Salambò di Flaubert e l'eros (totale) della letteratura

Nel 1862, esattamente 155 anni fa, veniva pubblicato il romanzo storico dello scrittore francese ambientato nella Cartagine del III secolo avanti Cristo che ha affascinato intere generazioni

Salambò di Flaubert e l'eros (totale) della letteratura

Se ne può scrivere solo con l’odio innamorato dell’amante lasciato nel talamo fumante. Quando si chiude l’ultima pagina, l’ultima riga, l’ultima solenne e fatale parola si sprofonda nella disperazione dell’abbandono. Veramente vuoi già andartene per sempre, maledetta Salambò?

Gustave Flaubert è genio assoluto e a distanza di oltre un secolo e mezzo dalla sua prima apparizione, Salambò non risente del tempo. È quello che fanno i classici. In Salambò, romanzo storico ambientato nella Cartagine del III secolo avanti Cristo, al tempo della rivolta dei mercenari, c’è l’anthropos, tutto e senza censure, declinato nella chiave di lettura eterna dell’eros.

L’eros di Cartagine trasuda da ogni pagina, che profuma di sicomori e di sudore. La penna di Flaubert restituisce la sua feroce lussuria all’Africa antichissima, liberando profumi, colori e odori che solo nei classici della latinità o della grecità si possono cogliere.

L’eros dei mercenari, affamati, violenti per l’inganno dei furbastri del potere, e poi disperati, gocciola via come una rugiada di sangue. L’eros infame del sacerdote eunuco Schahabarim è un inno alla tragedia dell’incompiuto; quello dissoluto di Annone che mangia lingue di fenicottero è lebbra e corruzione, l’eros di Amilcare Barca, che di Salambò è padre, aspira a possedere tutta una città, è totale.

L’eros nell’ambizione, quello che disinibisce e anima Spendio e Narr’havas. L’uno, Scapino in armi. L’altro un nobile principe numida. Il primo ricottaro (nel senso di pappone, magnaccia) e il secondo erede di un gran regno che dà in olocausto alle sue personalissime aspirazione di gloria. Uguali e uniti da un ego smisurato, al punto da giustificarsi nel tradimento.

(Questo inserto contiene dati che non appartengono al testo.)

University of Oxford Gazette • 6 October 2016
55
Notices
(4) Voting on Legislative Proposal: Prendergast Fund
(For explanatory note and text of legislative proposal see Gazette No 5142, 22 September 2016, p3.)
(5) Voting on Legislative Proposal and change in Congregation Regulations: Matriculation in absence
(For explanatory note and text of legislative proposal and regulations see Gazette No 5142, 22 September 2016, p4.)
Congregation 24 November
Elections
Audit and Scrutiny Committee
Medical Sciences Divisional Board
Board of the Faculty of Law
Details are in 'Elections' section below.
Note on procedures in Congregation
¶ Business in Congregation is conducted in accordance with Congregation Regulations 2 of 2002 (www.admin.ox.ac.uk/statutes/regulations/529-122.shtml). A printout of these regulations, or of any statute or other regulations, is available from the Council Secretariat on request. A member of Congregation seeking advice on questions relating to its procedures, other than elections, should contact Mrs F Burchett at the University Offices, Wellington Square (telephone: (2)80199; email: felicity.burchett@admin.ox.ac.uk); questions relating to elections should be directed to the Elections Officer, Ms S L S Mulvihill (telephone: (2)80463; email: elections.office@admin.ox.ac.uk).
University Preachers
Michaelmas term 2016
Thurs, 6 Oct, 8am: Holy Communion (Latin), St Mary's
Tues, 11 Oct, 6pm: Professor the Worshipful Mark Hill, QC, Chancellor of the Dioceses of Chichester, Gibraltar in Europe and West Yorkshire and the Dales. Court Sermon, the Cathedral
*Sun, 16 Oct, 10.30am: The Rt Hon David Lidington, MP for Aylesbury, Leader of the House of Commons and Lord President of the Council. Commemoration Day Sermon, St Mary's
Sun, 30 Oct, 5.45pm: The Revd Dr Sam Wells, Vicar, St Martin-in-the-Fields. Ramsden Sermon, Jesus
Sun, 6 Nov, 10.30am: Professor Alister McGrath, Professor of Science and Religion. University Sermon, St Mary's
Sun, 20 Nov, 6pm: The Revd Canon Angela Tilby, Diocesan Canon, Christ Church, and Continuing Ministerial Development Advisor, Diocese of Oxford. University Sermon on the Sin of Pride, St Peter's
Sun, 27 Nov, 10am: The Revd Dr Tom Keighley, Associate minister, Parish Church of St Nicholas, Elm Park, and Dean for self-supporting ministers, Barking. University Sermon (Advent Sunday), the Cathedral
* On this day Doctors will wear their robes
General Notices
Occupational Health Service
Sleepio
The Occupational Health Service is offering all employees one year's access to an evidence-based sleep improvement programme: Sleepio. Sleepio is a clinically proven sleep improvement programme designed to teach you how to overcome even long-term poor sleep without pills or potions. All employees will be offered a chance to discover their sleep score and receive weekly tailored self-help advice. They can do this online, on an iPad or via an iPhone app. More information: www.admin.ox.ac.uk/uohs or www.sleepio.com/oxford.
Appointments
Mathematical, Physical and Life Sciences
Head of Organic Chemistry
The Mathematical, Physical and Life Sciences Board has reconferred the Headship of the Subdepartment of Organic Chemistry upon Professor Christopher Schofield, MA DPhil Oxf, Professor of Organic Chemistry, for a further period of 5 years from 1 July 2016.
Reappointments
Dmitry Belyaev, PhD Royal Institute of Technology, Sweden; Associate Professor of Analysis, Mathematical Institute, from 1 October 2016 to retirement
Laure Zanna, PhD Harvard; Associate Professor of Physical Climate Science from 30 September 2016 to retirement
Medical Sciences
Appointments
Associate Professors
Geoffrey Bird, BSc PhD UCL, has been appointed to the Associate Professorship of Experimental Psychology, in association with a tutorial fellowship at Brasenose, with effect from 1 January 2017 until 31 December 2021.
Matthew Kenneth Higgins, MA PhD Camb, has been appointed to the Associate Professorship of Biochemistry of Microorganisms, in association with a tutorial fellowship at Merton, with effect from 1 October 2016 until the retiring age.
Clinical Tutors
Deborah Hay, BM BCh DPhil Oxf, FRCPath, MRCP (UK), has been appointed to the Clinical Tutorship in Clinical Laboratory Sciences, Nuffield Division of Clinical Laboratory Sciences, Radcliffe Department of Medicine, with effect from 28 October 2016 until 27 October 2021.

E sempre sotto il vessillo dell’eros, stavolta antichissimo, ancestrale, si svolge la storia tra i due grandi protagonisti del romanzo storico di Flaubert. Eros che si intreccia a quello misterico e tabù degli dèi.

Matho, eroico fino all’annullamento di sé, scippa il velo sacro alla dea Tanit, cui Salambò è più devota che alla sua stessa vita. Matho splendente e potente come un Moloch, eppure debole come un uomo divorato dalla passione, possiede quello che Omero avrebbe chiamato (con termine difficilmente traducibile in italiano) il geras. Si fa, in pratica, semidio.

Salambò, incarnazione della dea Tanit è costretta ad amarlo d’amore proibito e intimo. Si credeva una divinità, scopre che Matho la domina senza neppur torcerle un capello. La condanna a scendere dalla Luna. Quell’amore che la domina e la affascina, si fa assassino, reclama il sangue. Da vergine casta diventa una regina cattiva, come quelle delle fiabe.

Eros infatti è compagno di Thanatos, non di altri. Perciò Salambò reclama il sacrificio di Matho, è per questo che in meno di trecento pagine muoiono decine di migliaia di uomini e donne, dilaniate dalle passioni, dalla rabbia, dagli elefanti, dalle malattie, dalla fame, dall’assedio, dalla pietas fraintesa. In questa chiave, il sacrificio di Cartagine è puro erotismo.

Una figura sola pare lontanissima, eppure gigantesca. È quella del piccolo Annibale, nascosto dal padre Amilcare lontano dalla corruzione di quella Patria che ha imparato ad amare solo standoci lontano. Il profilo eroico del condottiero bambino sovrasta persino quello del padre. È un presagio, un prodigio. Di grandezza e riscatto.

Flaubert, che c’ha messo dieci anni solo per rifinirlo, ha scritto quello che forse è l’ultimo capolavoro autenticamente grecoromano.

Fu pubblicato per la prima volta giusto centocinquantacinque anni fa, nel 1862. E va assolutamente riletto, oggi più che mai nell’epoca in cui l’Europa, per ragioni di bassissima bottega, disconosce sé stessa e rinnega la sua anima.